BEGIN Excerpted text

New Security Zone Options
         Meta Refresh
             This tag causes Internet Explorer to reload a page after a specified number of seconds have
    passed. This tag also is used to automatically redirect the user. While automatic redirection is
    convenient when a web site has moved, web sites that move usually give a clickable link to the new
    version of the web site. Because of the potential of being automatically redirected from and to
    malicious sites, this option should be set at Disable in the Restricted Zone and the Internet Zone.
    This option can be set at Enable in the Trusted Sites Zone. Note that if Active Scripting is enabled,
    redirects can occur through that mechanism.

         Display Mixed Content
            This option gives control over a behavior that used to be preset. When a frameset contains
    both encrypted pages and unencrypted pages, there is a risk of data leaking from the encrypted page
    to the unencrypted page. The behavior prior to Internet Explorer 6.0 was to prompt the user. This
    prompt allows the user to prevent the loading of the unencrypted data. In the Restricted Zone, this
    should be set at Disable. In the Trusted Sites Zone and the Internet Zone, this should be set at
    Prompt. This provides the user a warning that the entire page is not encrypted, as well as allowing
    them to deny access when appropriate.

New Advanced Page Options
                 rd
        Enable 3 Party Browser Extensions
             A third party extension is a program loaded with Internet Explorer and Windows Explorer in
    order to add functionality. Added functionality also adds the potential for malicious or unknown
    behavior. Unless there is a clear need for the functionality provided by such an extension, they
    should be disabled.

END Excerpted text

*Stated goal A*.
Copy everything from "New Advanced Page" down to "should be disabled." in the security-settings text, switching "malicious" to "harmful".
*Stated goal B*.
According to the security-settings text, what did Internet Explorer do before version 6.0 when a frameset contained both encrypted and unencrypted pages?
The listing that comes next is separate material, unrelated to the security-settings text.

BEGIN Records provided

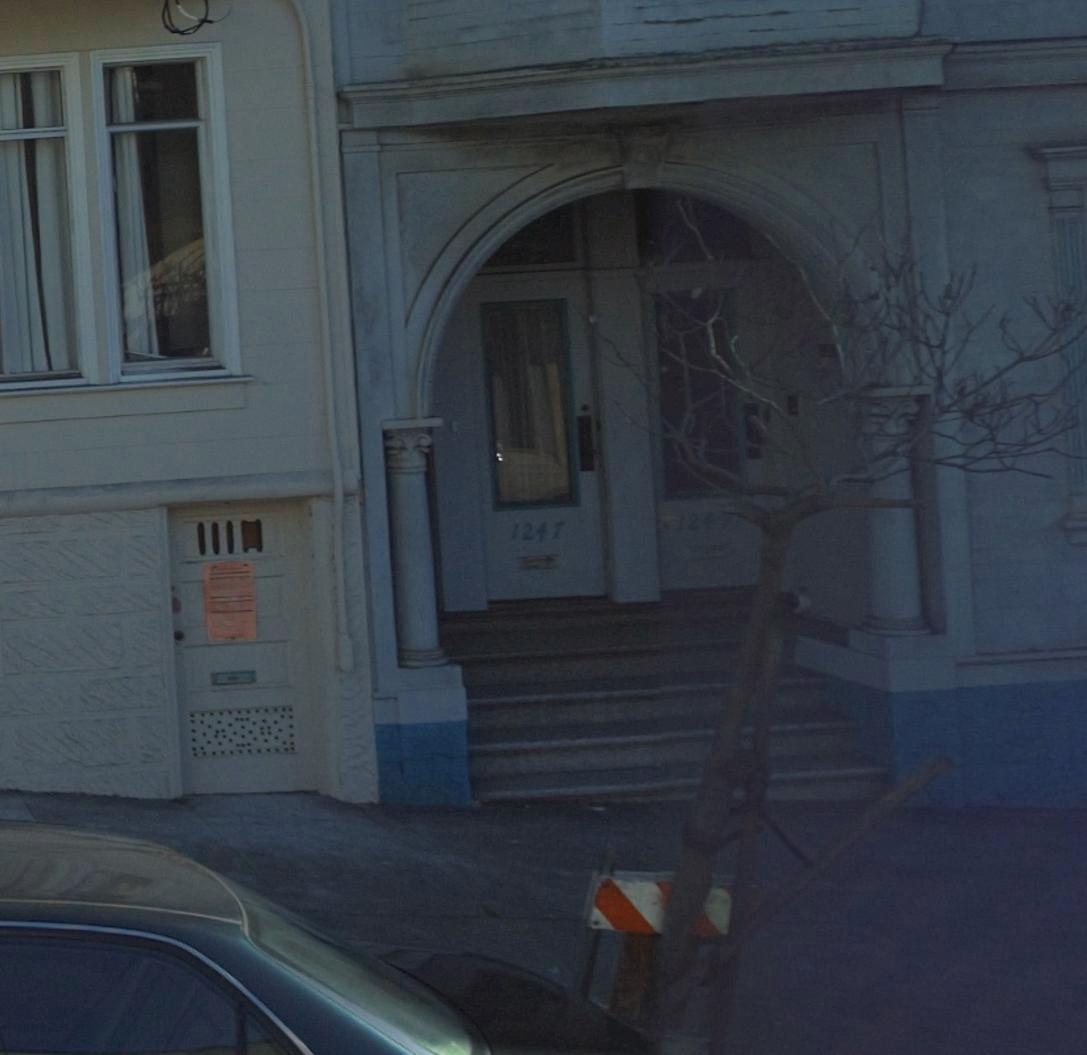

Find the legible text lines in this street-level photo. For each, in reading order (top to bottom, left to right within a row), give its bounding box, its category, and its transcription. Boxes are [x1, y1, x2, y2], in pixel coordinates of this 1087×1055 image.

[506, 519, 570, 544] StreetNumber: 1247
[674, 509, 739, 533] StreetNumber: 1249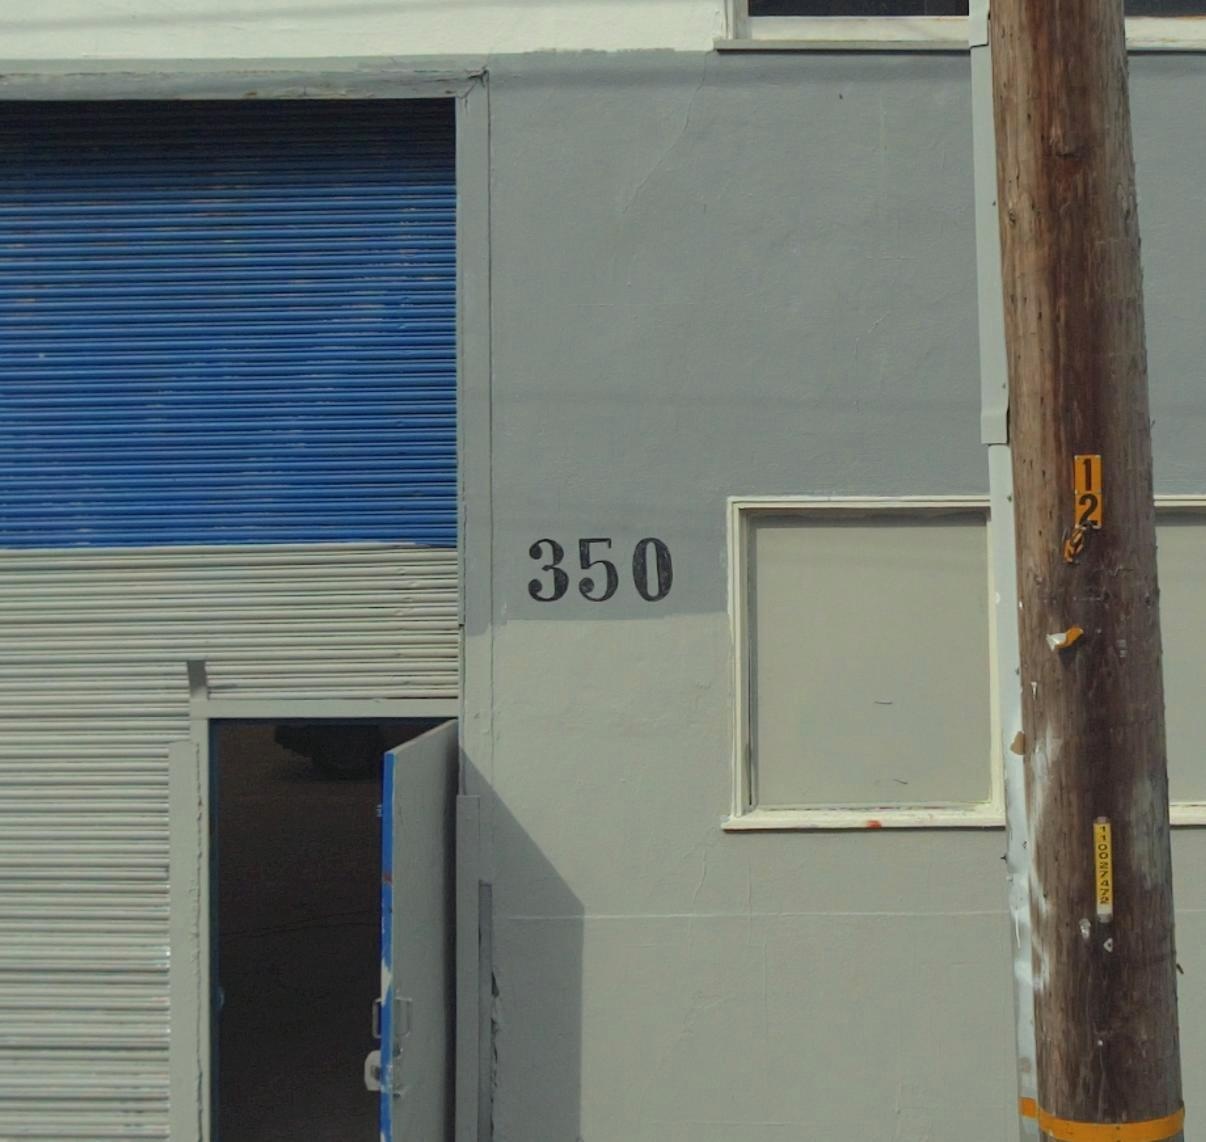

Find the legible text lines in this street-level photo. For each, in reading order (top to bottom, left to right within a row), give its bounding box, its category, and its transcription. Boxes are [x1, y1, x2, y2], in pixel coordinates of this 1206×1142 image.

[1075, 454, 1099, 527] None: 12
[525, 536, 675, 604] StreetNumber: 350
[1096, 823, 1110, 907] None: 110027472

END Records provided

*Correct result A*.
New Advanced Page Options
                 rd
        Enable 3 Party Browser Extensions
             A third party extension is a program loaded with Internet Explorer and Windows Explorer in
    order to add functionality. Added functionality also adds the potential for harmful or unknown
    behavior. Unless there is a clear need for the functionality provided by such an extension, they
    should be disabled.

*Correct result B*.
It prompted the user.